"Finding Nirvana is like Locating Silence" Jack Kerouac- Dharma Bums
The Sacred Valley, also known as the Urubamba Valley, is nothing short of magical. Not only for the beautiful scenery and plethora of Incan ruins, but also because of the soil. The soil here has never stopped producing. It is so rich in nutrients that famers don't have to rotate crops. There are over 4,000 varieties of potatoes that grow here, along with multiple varieties of corn, quinoa, kiwicha, cherries, peaches, and apples. The well designed Incan terraces and natural mountain scape create tons of different microclimates which allows for so many different things to grow here.
The terraces were designed to "flow" with the natural shape of the mountain. They helped not only with growing crops but also to slow erosion and stop landslides. Many of these terraces are still in use today.

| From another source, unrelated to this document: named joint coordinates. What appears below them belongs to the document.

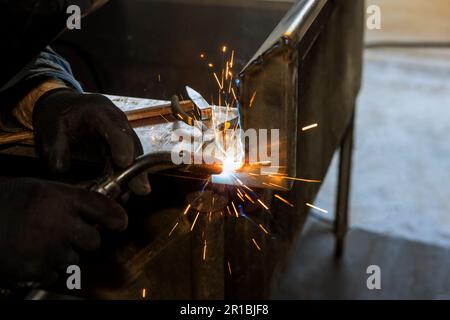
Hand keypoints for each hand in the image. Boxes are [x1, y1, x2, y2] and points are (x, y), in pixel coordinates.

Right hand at [0, 178, 127, 283]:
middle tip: (67, 233)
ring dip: (64, 254)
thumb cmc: (5, 202)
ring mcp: (50, 251)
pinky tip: (32, 254)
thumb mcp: (41, 189)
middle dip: (85, 238)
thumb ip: (70, 198)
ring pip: (75, 259)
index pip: (103, 209)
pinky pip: (55, 274)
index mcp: (63, 200)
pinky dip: (47, 268)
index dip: (116, 217)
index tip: (119, 223)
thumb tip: (96, 208)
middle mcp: (61, 226)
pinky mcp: (37, 271)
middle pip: (94, 241)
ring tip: (41, 241)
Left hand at [33, 88, 150, 194]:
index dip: (121, 145)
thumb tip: (60, 169)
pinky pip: (128, 161)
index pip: (115, 128)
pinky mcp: (120, 147)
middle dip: (137, 167)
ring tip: (138, 191)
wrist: (65, 108)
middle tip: (141, 188)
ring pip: (134, 155)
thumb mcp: (51, 128)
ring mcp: (121, 135)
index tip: (124, 162)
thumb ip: (55, 148)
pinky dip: (127, 175)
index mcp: (100, 112)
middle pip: (132, 144)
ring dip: (136, 174)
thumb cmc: (59, 115)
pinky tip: (127, 191)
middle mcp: (117, 122)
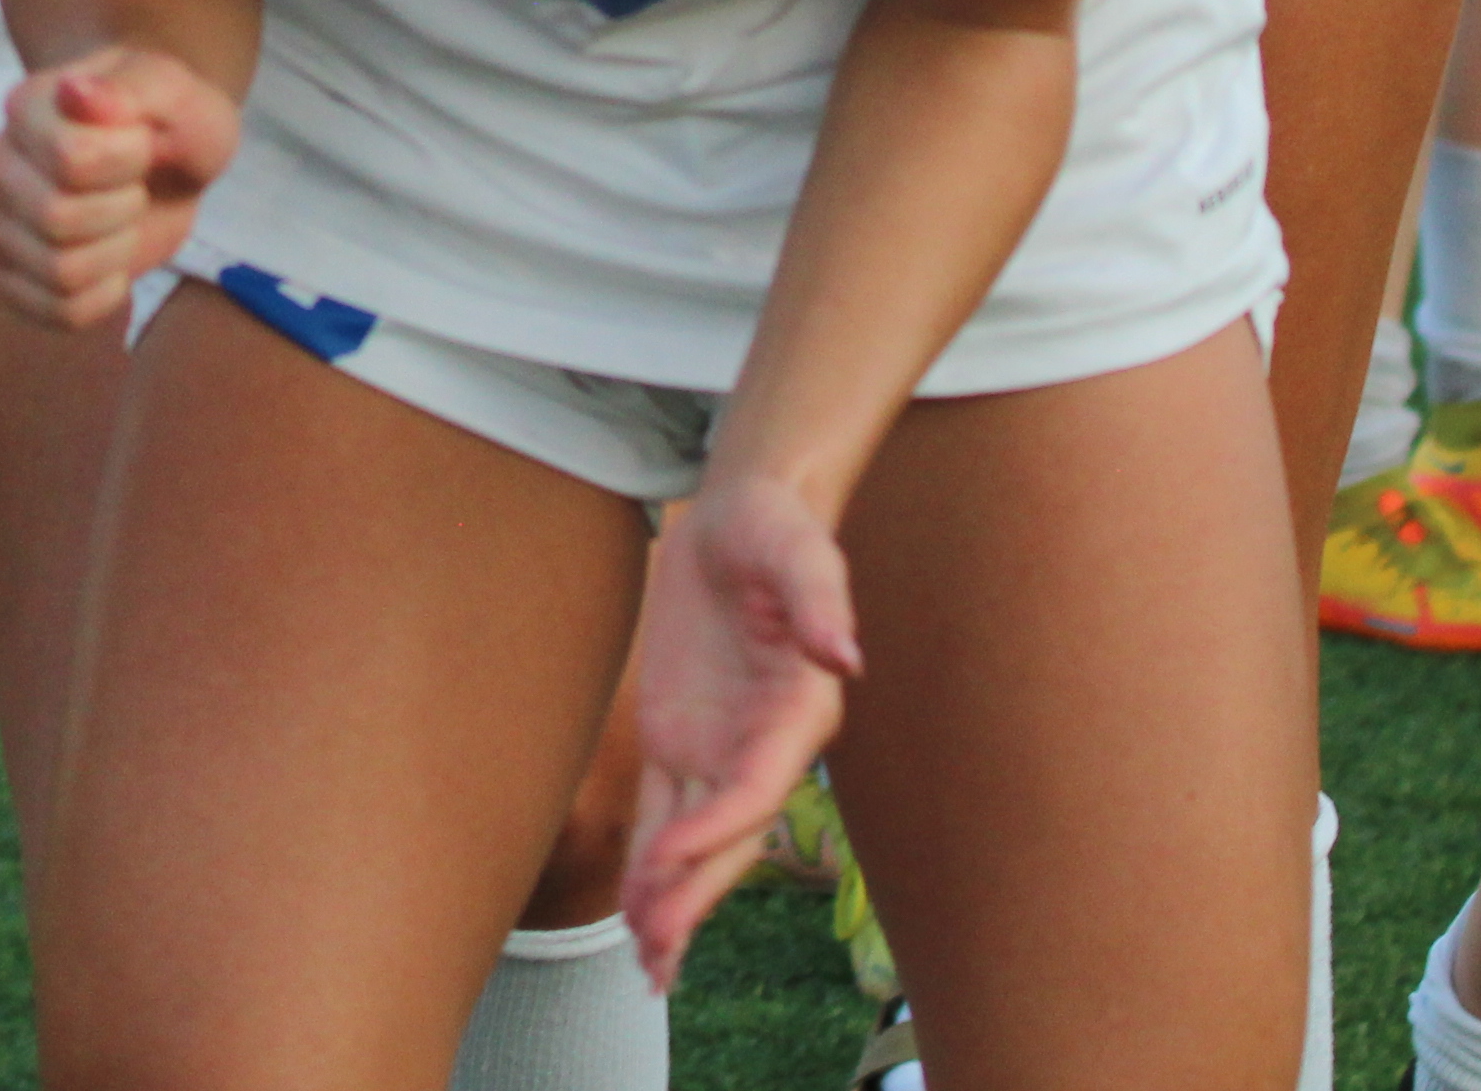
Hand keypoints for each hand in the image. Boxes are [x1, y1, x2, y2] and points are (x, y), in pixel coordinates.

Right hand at [0, 45, 239, 332]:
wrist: (168, 154)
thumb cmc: (168, 117)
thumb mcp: (172, 90)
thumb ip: (128, 88)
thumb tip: (74, 92)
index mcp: (25, 107)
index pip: (70, 158)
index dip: (128, 160)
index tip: (142, 141)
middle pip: (56, 219)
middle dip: (123, 208)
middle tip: (135, 185)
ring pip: (59, 271)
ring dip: (117, 252)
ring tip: (123, 221)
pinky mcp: (10, 275)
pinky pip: (58, 311)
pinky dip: (104, 295)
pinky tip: (114, 262)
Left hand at [619, 473, 867, 993]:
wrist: (741, 514)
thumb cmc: (775, 526)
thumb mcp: (796, 547)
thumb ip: (820, 598)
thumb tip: (846, 655)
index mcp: (799, 713)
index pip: (756, 787)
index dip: (714, 827)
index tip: (668, 858)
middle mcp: (764, 745)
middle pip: (729, 834)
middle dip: (695, 893)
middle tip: (658, 951)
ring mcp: (719, 747)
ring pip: (695, 839)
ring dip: (673, 900)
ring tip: (649, 967)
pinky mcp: (679, 738)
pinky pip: (661, 809)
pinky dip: (648, 861)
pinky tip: (634, 913)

While the ruins are impressive, the market is often the bigger draw. The market is held every Tuesday, Thursday and Sunday (the main event being Sunday). The size of the market and the metal work are what make this market special. You can also find the typical touristy trinkets. We didn't have much in the way of extra space so we only purchased the essentials (White Chocolate Pisco, Chocolate Brazil Nut Spread....)
These minerals are real life tricksters! When you add water you get completely different color. For example, that dark green turns a brilliant purple
A sampling of the 55+ varieties of corn that grow in Peru.
Denny and our tour guide Dianna walking through the market.
I wish we had taken a picture of the name of this place. To us it seemed like we pulled up to someone's front yard who happened to be roasting cuy. It was very much like a community style backyard BBQ.
Denny tired to explain that the Guinea Pigs we were used to seeing were much smaller than this. Diana, our guide, explained that there were "Pet Sized" and "Lunch sized"...
They were bigger than we thought, so we opted to split one. I made Denny take the plate with the head...
Ollantaytambo is another set of ruins in the valley. I highly recommend hiring a guide. There is a lot to know about this fortress but you would never know it as there are no signs or placards to explain.
Do you see the angry looking face to the left of the grain storage? She is said to be the messenger of the creater God. You can also see a trail near the grain silos. We didn't hike up there but were told that the view of Ollantaytambo from there is pretty cool. The ruins are supposed to be shaped like a llama mama and her baby.
Amazing Incan stone work.
Whether you make it to the the ruins in Ollantaytambo or not chances are you will spend some time at the train station. Inside the station is El Albergue which is an amazing restaurant and hotel. Pictured below - Alpaca Burger and Quinoa Salad. So good.